Different types of constraints produce residuals with different units and magnitudes. For example:

  • A distance constraint produces a residual in length units (e.g., millimeters). An error of 10.0 could be significant or minor depending on the part's scale.
  • An angle constraint produces a residual in radians. The error is naturally bounded (e.g., $[-\pi, +\pi]$), and a value of 0.1 is a chunky deviation (~5.7 degrees).
  • A coincidence constraint is a distance constraint where the target is zero in both X and Y.

This could cause the solver to ~prioritise the wrong thing, trying to chase down a length error ahead of an angle error that might actually be more significant in the user's use case.

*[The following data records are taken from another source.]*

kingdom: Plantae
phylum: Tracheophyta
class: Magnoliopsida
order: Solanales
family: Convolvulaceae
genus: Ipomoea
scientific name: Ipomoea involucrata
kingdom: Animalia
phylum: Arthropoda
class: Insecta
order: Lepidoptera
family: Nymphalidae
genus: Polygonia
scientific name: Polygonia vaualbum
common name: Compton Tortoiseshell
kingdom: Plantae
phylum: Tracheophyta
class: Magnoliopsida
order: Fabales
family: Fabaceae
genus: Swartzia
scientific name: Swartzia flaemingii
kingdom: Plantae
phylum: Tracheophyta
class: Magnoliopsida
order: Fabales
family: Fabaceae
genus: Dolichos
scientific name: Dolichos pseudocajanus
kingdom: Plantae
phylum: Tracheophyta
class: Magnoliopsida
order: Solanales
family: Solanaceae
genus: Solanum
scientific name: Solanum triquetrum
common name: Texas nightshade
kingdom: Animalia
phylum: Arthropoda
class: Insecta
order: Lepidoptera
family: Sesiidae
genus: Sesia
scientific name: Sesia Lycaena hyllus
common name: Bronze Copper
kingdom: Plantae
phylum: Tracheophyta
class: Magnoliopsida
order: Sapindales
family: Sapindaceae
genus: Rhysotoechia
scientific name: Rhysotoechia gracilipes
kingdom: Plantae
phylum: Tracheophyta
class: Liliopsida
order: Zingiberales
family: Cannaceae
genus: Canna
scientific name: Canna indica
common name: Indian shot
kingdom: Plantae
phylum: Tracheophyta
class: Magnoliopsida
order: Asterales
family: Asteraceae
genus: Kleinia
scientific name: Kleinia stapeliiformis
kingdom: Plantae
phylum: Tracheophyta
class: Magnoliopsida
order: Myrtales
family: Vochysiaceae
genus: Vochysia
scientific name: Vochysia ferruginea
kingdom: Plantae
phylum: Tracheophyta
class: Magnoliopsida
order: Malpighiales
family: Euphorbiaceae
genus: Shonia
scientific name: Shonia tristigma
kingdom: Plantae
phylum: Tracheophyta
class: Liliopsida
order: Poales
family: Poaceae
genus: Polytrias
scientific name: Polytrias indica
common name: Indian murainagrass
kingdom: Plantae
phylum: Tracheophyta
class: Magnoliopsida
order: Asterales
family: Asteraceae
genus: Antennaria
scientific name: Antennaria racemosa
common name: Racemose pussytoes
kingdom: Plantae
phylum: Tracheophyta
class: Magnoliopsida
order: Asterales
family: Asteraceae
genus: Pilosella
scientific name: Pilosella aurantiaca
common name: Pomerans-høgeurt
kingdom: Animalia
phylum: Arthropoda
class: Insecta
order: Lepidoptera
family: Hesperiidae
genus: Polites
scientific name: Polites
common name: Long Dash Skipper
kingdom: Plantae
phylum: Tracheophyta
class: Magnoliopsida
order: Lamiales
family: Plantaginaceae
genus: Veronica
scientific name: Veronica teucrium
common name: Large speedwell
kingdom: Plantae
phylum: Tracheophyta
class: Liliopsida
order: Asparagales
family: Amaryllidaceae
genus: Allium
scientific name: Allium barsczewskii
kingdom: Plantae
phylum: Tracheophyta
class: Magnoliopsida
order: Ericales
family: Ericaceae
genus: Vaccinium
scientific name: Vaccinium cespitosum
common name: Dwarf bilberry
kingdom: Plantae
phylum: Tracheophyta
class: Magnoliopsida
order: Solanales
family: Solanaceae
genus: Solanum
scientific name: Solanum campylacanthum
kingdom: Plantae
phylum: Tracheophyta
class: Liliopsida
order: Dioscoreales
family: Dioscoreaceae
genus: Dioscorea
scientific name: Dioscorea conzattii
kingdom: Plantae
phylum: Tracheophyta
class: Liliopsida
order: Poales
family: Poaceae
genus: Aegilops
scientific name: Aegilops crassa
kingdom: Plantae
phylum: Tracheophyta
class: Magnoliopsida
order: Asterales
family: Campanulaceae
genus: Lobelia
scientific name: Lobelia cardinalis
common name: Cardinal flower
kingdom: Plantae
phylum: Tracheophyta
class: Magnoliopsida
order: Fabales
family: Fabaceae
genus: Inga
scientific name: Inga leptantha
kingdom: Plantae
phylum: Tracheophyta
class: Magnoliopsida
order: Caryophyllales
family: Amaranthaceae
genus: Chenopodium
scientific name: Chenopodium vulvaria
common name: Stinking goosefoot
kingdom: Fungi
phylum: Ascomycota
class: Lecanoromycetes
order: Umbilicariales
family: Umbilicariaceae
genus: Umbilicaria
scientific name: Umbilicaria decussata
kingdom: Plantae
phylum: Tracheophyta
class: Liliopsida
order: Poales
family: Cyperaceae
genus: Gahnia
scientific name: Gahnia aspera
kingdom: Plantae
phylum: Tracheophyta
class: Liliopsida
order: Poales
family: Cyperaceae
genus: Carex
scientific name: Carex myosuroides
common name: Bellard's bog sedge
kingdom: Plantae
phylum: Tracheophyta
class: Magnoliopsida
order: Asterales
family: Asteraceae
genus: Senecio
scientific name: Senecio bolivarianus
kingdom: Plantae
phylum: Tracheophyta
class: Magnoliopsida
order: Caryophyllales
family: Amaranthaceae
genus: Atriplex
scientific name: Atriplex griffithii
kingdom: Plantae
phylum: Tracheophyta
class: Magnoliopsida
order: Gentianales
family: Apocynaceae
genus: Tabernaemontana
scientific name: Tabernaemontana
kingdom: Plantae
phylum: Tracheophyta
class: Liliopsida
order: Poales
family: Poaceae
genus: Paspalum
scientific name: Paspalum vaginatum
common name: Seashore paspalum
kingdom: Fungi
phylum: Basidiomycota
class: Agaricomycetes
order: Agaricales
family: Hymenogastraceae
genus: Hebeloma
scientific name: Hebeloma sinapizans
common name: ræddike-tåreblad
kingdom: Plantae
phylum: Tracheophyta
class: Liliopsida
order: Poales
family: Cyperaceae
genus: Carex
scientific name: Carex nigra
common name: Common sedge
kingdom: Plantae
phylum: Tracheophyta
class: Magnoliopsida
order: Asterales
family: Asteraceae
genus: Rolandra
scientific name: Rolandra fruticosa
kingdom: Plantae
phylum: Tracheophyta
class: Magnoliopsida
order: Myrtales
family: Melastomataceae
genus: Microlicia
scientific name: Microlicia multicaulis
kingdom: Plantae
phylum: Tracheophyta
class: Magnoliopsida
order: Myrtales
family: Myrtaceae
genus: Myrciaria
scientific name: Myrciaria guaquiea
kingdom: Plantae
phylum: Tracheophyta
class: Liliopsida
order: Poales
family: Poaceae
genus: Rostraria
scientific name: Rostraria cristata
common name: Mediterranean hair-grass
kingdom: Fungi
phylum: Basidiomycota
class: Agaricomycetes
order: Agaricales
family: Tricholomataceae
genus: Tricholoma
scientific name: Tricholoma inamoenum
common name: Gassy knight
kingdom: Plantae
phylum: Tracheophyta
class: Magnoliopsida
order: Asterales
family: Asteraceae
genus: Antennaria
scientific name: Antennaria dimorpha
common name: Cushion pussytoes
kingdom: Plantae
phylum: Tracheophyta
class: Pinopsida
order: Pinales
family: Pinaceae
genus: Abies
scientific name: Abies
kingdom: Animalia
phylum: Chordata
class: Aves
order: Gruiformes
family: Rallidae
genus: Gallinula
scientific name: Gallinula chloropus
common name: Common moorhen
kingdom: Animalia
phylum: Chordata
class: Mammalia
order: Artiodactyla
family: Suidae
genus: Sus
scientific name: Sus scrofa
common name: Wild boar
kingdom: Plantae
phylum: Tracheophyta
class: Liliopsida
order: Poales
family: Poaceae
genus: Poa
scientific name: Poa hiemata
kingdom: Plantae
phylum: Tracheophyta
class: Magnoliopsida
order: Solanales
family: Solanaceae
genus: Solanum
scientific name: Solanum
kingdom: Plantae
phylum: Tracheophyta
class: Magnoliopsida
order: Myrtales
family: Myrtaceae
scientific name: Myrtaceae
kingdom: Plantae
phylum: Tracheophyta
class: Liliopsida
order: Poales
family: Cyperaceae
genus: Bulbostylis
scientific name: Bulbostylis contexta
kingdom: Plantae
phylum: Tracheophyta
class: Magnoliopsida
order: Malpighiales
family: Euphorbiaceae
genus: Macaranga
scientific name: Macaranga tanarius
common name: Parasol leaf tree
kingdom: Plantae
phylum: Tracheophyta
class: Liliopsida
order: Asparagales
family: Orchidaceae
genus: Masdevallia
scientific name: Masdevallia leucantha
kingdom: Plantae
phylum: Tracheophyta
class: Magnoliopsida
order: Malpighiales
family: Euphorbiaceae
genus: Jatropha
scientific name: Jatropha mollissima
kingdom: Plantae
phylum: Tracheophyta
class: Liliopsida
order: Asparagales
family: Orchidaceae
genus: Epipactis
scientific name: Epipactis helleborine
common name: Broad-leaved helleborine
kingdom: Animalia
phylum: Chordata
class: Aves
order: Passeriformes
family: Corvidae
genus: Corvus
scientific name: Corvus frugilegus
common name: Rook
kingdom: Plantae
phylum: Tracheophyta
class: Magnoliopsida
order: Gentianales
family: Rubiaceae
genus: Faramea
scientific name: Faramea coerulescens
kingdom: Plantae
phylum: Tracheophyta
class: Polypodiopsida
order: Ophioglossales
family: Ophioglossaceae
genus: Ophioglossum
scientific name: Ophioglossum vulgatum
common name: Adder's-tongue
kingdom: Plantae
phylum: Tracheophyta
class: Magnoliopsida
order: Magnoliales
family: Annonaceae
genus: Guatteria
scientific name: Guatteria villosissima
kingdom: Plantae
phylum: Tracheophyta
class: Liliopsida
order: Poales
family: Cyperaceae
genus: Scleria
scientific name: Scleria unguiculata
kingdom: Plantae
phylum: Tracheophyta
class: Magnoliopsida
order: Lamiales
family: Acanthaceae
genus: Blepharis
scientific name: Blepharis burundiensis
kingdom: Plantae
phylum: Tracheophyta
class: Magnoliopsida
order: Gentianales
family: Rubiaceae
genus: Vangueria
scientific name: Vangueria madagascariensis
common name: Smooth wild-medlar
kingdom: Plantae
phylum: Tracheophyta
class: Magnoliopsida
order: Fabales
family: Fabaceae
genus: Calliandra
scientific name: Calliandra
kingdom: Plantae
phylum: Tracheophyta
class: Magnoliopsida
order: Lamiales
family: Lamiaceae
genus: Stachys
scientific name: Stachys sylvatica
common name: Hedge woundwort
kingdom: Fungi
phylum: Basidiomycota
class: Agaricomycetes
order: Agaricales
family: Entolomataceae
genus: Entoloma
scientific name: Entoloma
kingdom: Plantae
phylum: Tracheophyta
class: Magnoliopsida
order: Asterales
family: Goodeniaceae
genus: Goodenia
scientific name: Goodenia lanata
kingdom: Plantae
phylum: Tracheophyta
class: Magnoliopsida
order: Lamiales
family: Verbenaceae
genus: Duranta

It's not yet clear me if we should be scaling angles or lengths or both. Radians are a nice dimensionless unit, but I guess most constraints will relate to lengths. Some ideas are:

  • We could try something like normalising length errors - 'how big is this residual on line length relative to the length of the line itself' - but that will be bad when we want to set the distance between things.
    • We could use a 'characteristic length', as is pretty common in fluid problems and so on. This could allow you to say that if you're drawing a ship, you don't care much about a hundred microns of error, but if you're drawing a piston, you very much do care about 100 microns of error.
  • The sketchflat paper reports some fudge factor applied to angles only, and the units in use there are microns and radians.

I also like the idea of associating an acceptable solve tolerance with different units of measure, but unclear how to bake that idea into a weighting of residuals such that the solver sees each with the same importance we do. Perhaps we could just scale the residual directly by our tolerance, e.g.:

tol_length = 0.001 # 1 micron
tol_angle = 0.0001 # 0.005°

Then you'd scale a length residual like r_scaled = r / tol_length and an angle residual like r_scaled = r / tol_angle.

As with my other braindump tickets, I'll try and build something in numpy land and see what works.